Reference for a preliminary ruling — Directive 82/891/EEC — Articles 12 and 19 — Division of limited liability companies — Protection of the interests of the creditors of the company being divided — Nullity of the division — Actio pauliana)
In the judgment in I.G.I., delivered on 30 January 2020, the Court interpreted, for the first time, Articles 12 and 19 of the Sixth Directive 82/891 (‘the Sixth Directive’). 106 It held that those articles do not preclude the creditors of the company being divided whose credit interests antedate that division, who did not take advantage of the creditor protection tools provided for in the national legislation implementing Article 12 of that directive, from bringing an actio pauliana after the division has been implemented, in order to obtain a declaration that the division in question has no effect against them.
The dispute in the main proceedings was between the creditors of a company being divided and the newly formed company to which a part of the assets of the first company had been transferred. Taking the view that the division had caused the company being divided to lose a large part of its assets, those creditors brought an actio pauliana in order to obtain a declaration that the division in question has no effect against them and to bring enforcement or protective action in relation to the assets transferred. That being so, they did not avail themselves of the possibility of challenging the division laid down in the national legislation implementing the Sixth Directive.
As the actio pauliana exists in parallel with the creditor protection tools provided for by EU law, the referring court raised the question, in the first place, of the relationship between such an action and Article 12 of the Sixth Directive. Under that article, the laws of the Member States must provide for an adequate system of protection for the interests of the creditors of the companies involved in a division. To that end, the Member States must at least provide that such creditors are entitled to obtain adequate safeguards where the financial situation of the companies involved in the division makes such protection necessary. In that case, as the actio pauliana was not listed amongst the protection tools provided for in the national legislation implementing Article 12, the question arose as to whether the creditors in the main proceedings were entitled to bring such an action. In the second place, the referring court had doubts as to the interpretation of Article 19 of the Sixth Directive which lays down nullity rules for divisions. In particular, it asked whether the strict conditions for invoking the nullity of a division also apply to an actio pauliana which does not affect the validity of that division but merely allows for that division to be rendered unenforceable vis-à-vis the creditors that brought that action.
As regards the tools for the protection of the creditors of a company being divided, the Court noted that Article 12 of the Sixth Directive provides for a minimum system of protection for the interests of those creditors whose claims antedate the publication of the draft terms of division and have not yet fallen due at the time of such publication.
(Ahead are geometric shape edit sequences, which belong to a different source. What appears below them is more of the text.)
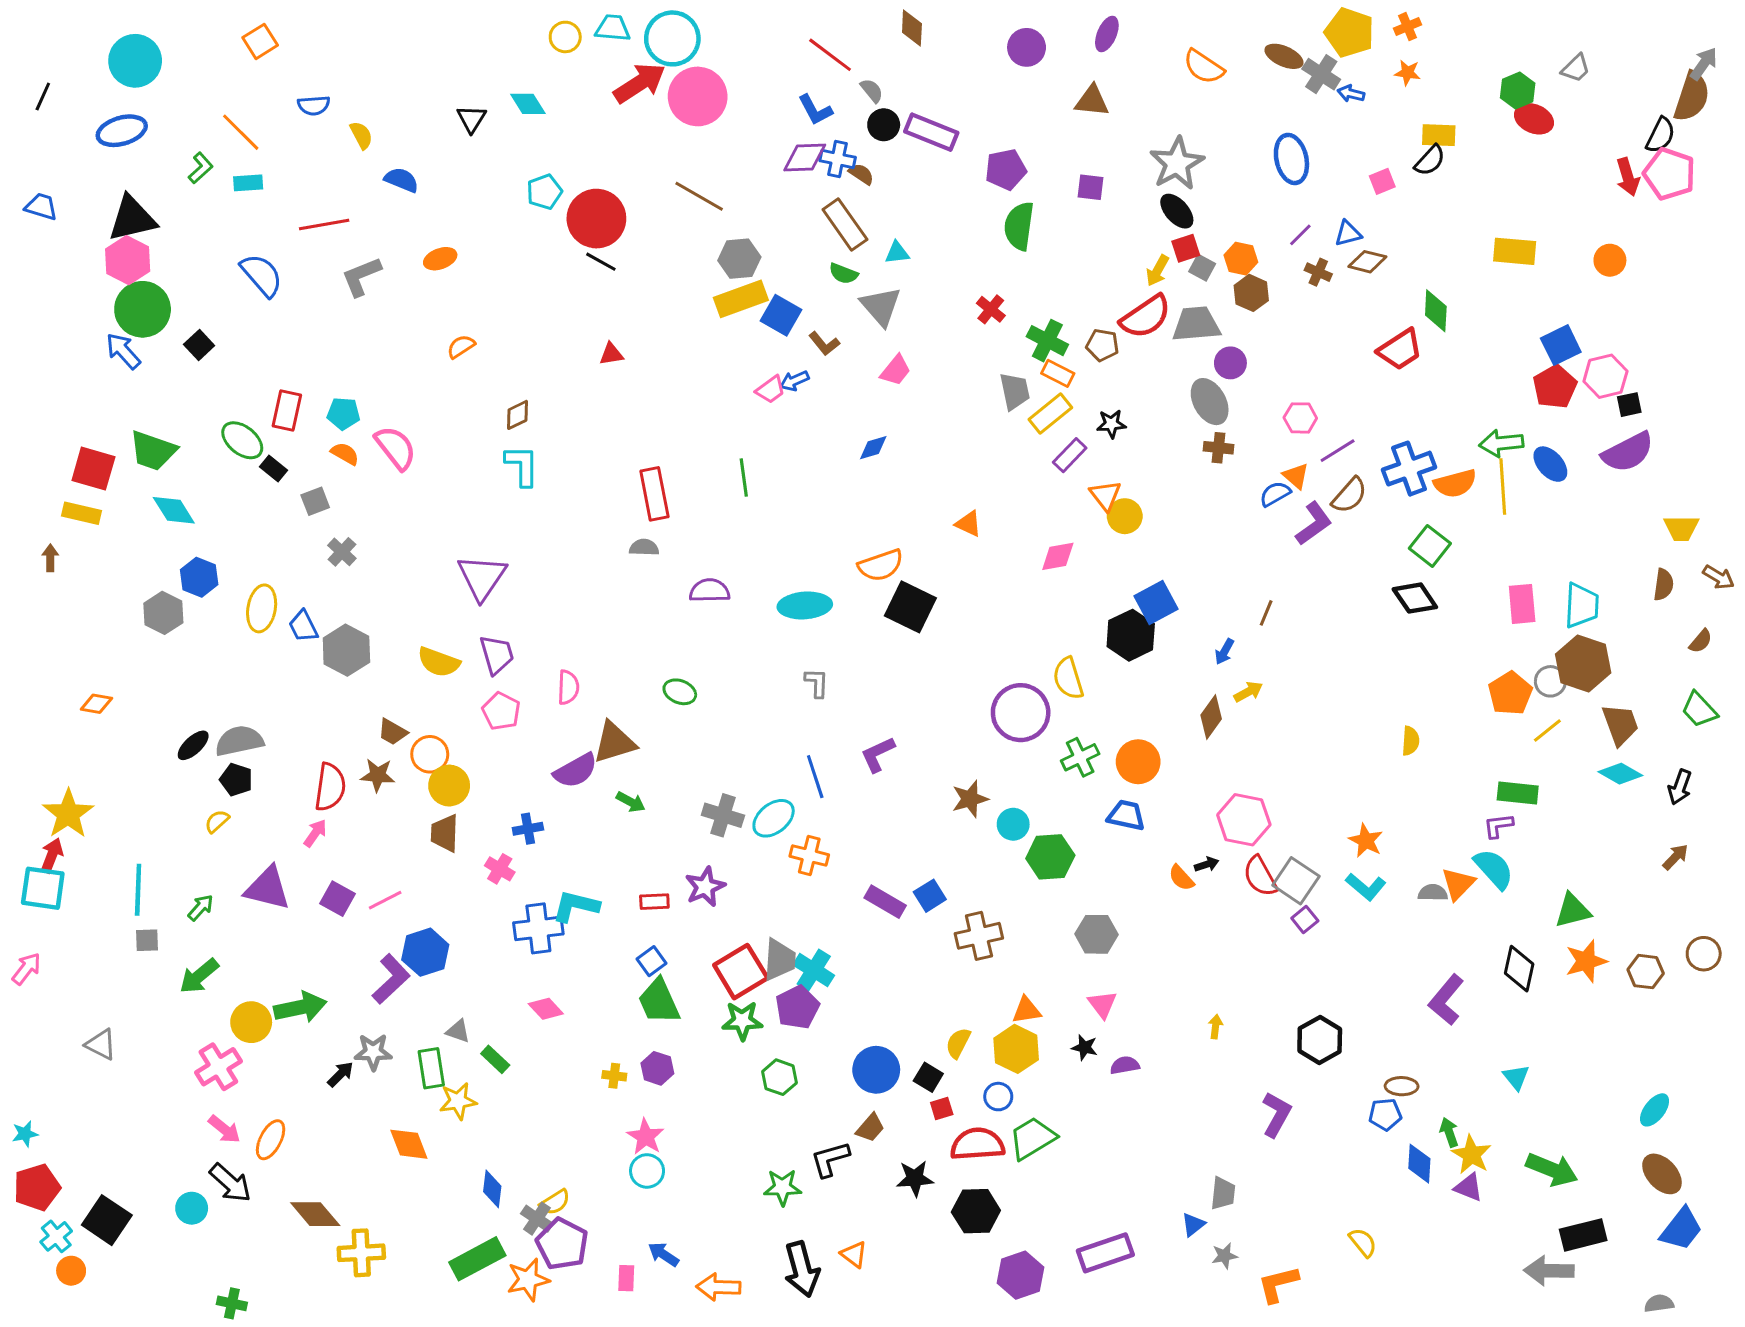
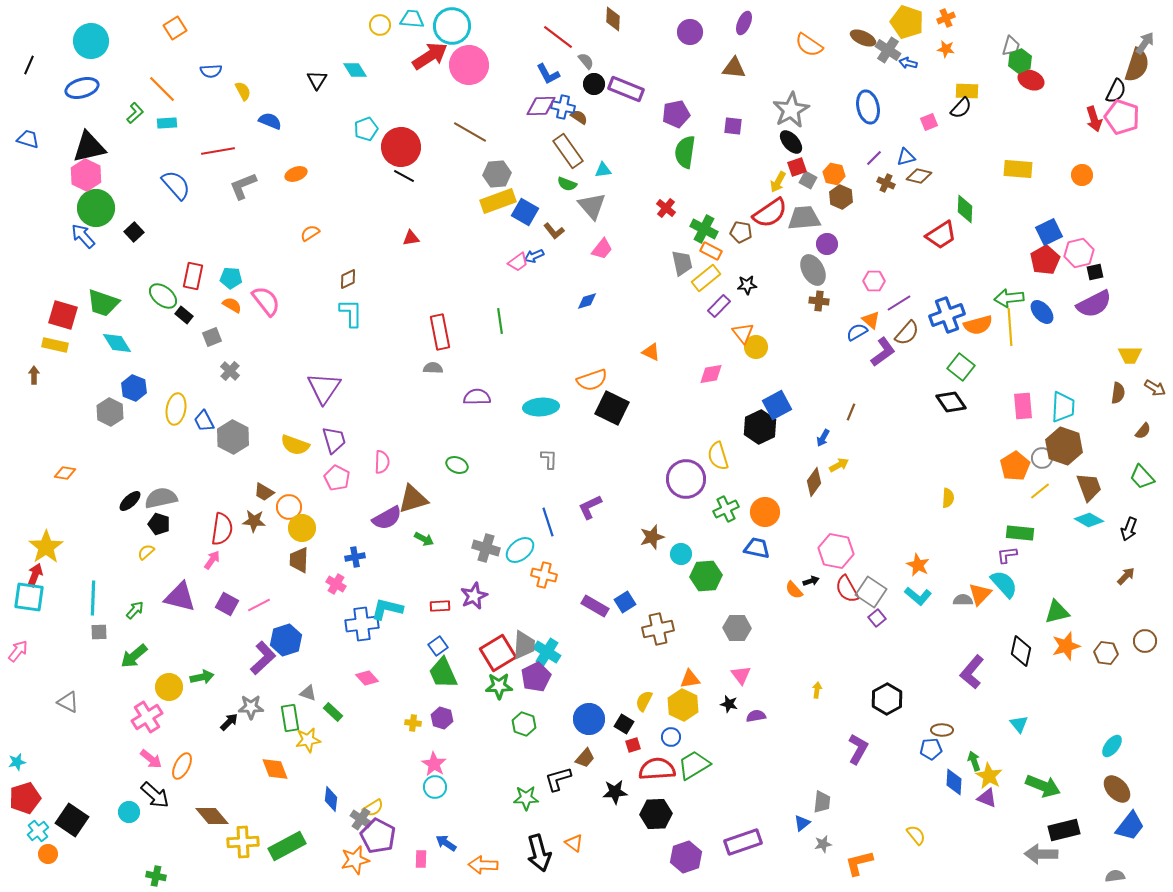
gray trapezoid: (1576, 68) -> (1011, 46), moved, turned -30
green arrow: (300, 1007) -> (202, 677), size x0.7
green rectangle: (477, 1259) -> (287, 846), moved

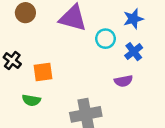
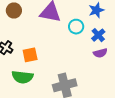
purple semicircle: (123, 81) -> (100, 53), moved
green semicircle: (31, 100) -> (22, 77), size x1.5

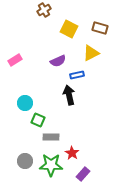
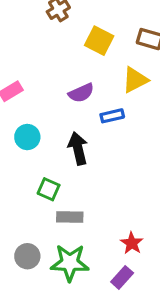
black arrow: (69, 95) -> (78, 148), moved
cyan circle: (25, 103) -> (27, 137), moved
red star: (72, 153) -> (132, 243), moved

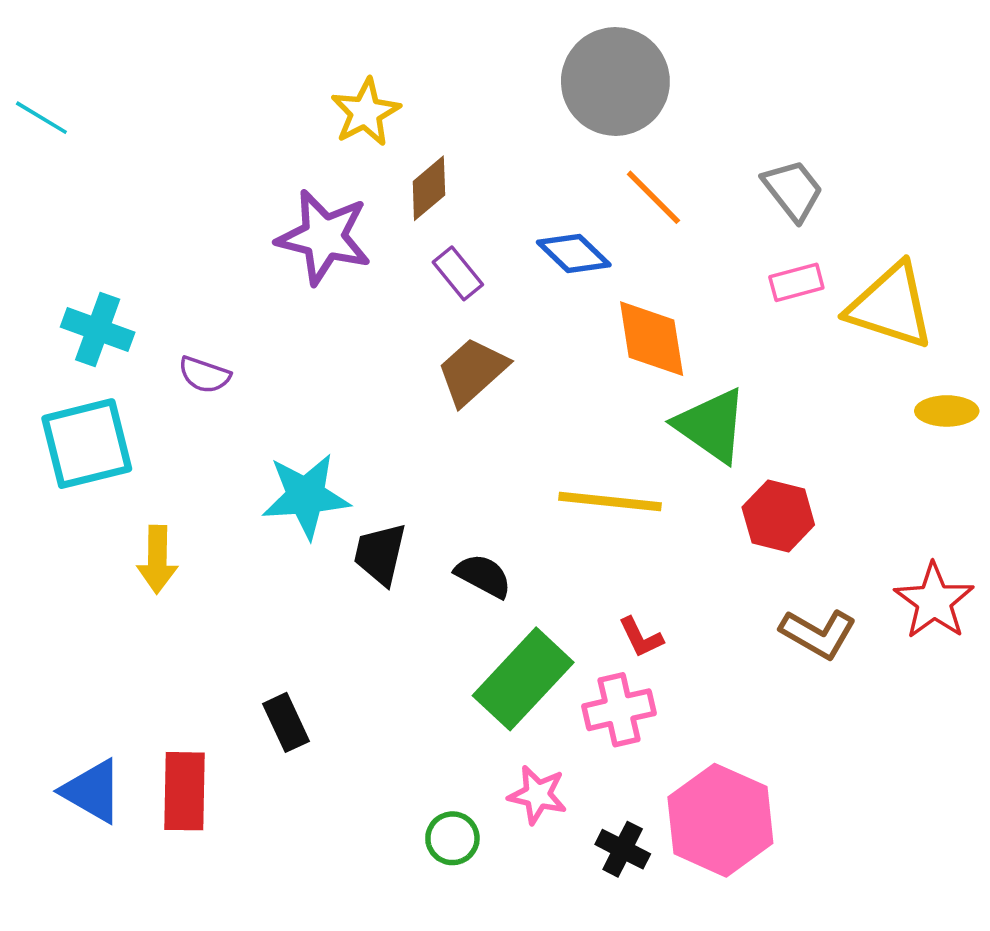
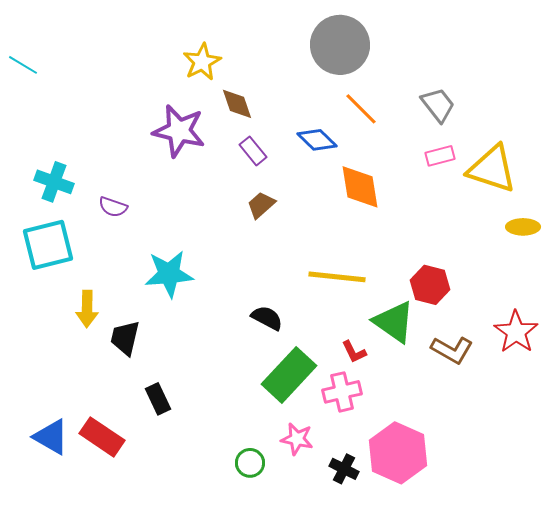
brown diamond: (429, 188) -> (237, 104), turned -69
brown trapezoid: (472, 371) -> (261, 205), size x0.7
green triangle: (711, 425) -> (394, 322), moved
black trapezoid: (380, 554) -> (125, 338), moved
red rectangle: (184, 791) -> (102, 437), turned -57

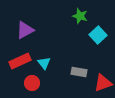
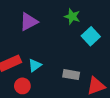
purple triangle: (25, 30) -> (29, 22), moved
cyan triangle: (44, 63) -> (35, 65), turned 32

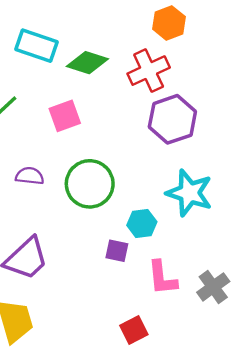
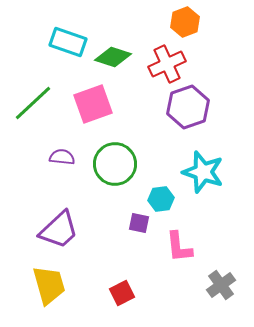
pink square: (65, 116) -> (93, 104), size x1.4
gray cross: (213, 287) -> (221, 285), moved
red square: (134, 330) -> (122, 293), moved

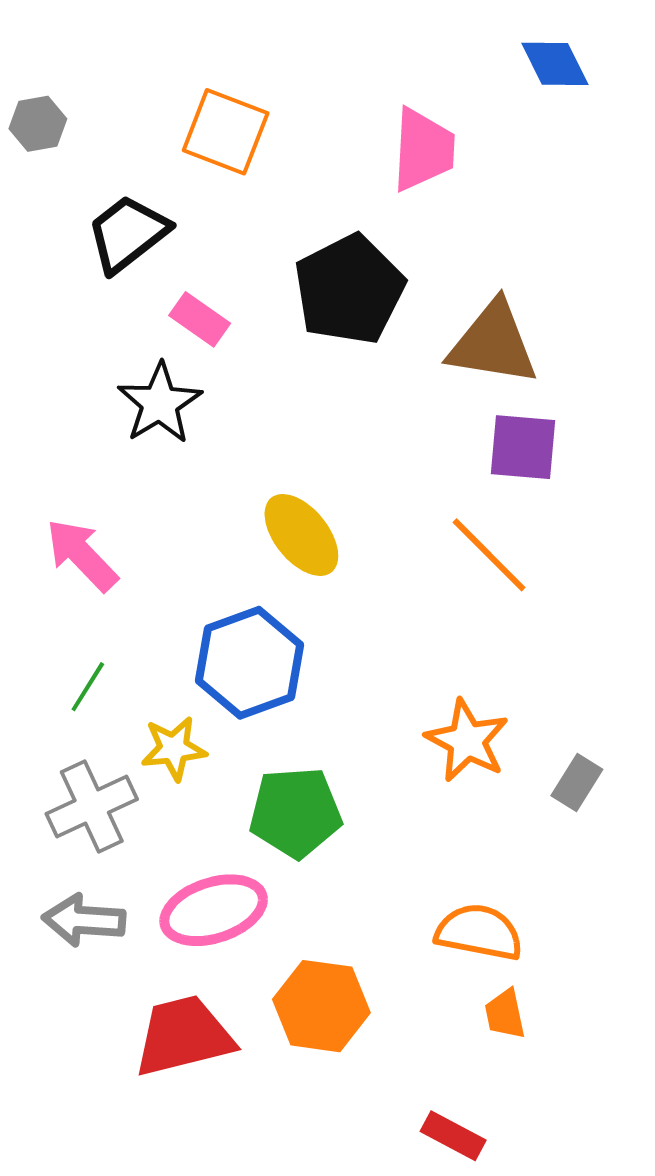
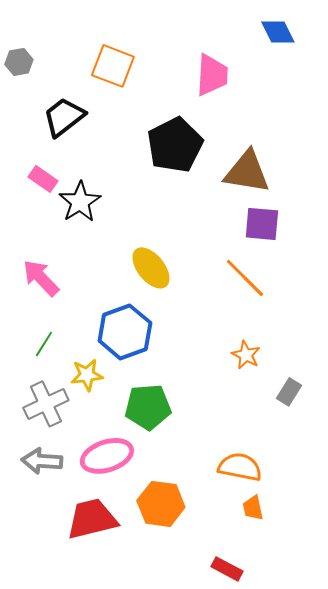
pink rectangle: (200, 319) -> (43, 179), moved
orange star: (467, 741) -> (246, 355), moved, size x0.7

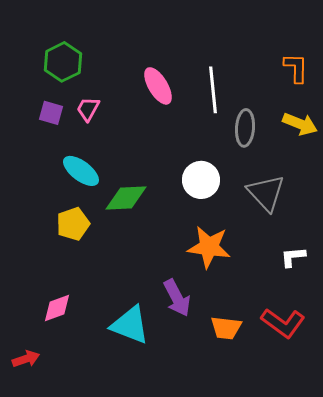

Therefore, the Member States can provide for additional protection tools. Furthermore, it is not apparent from Article 12 that a failure to avail oneself of one of the protection tools provided for in that article prevents the creditors from making use of protection tools other than the ones set out in that article. Thus, the Court concluded, in the light of the objective of the Sixth Directive consisting in protecting creditors from any prejudice that may result from that division, that Article 12 of that directive does not exclude the possibility, for the creditors of the company being divided, of bringing an actio pauliana.
Nevertheless, the Court stated that the effects of such an action must not run counter to the purpose of that provision. In that regard, it noted that Article 12 does not require the protection for the creditors of newly formed companies to be equivalent to that provided for the creditors of a company being divided. Therefore, the minimum harmonisation, under the Sixth Directive, of the protection of the interests of the creditors of companies involved in a division does not preclude, within the context of a division by the formation of a new company, priority being given to the protection of the interests of creditors of the company being divided.
As regards the nullity rules for divisions provided for in Article 19 of the Sixth Directive, the Court interpreted the concept of ‘nullity’, which is not defined in that directive, taking into account the context in which that concept occurs and the purpose of the directive. According to the Court, that concept refers to actions seeking the annulment of an act, that result in its elimination and that have an effect erga omnes. The actio pauliana brought by the creditors in the main proceedings only allows for the division, in particular the transfer of certain assets referred to in the instrument of division, to be declared unenforceable against the creditors. It does not affect the validity of that division, does not result in its elimination and does not have an effect erga omnes. Therefore, it is not covered by the concept of ‘nullity’ referred to in Article 19 of the Sixth Directive. That provision thus does not preclude such an action being brought after the division has been implemented.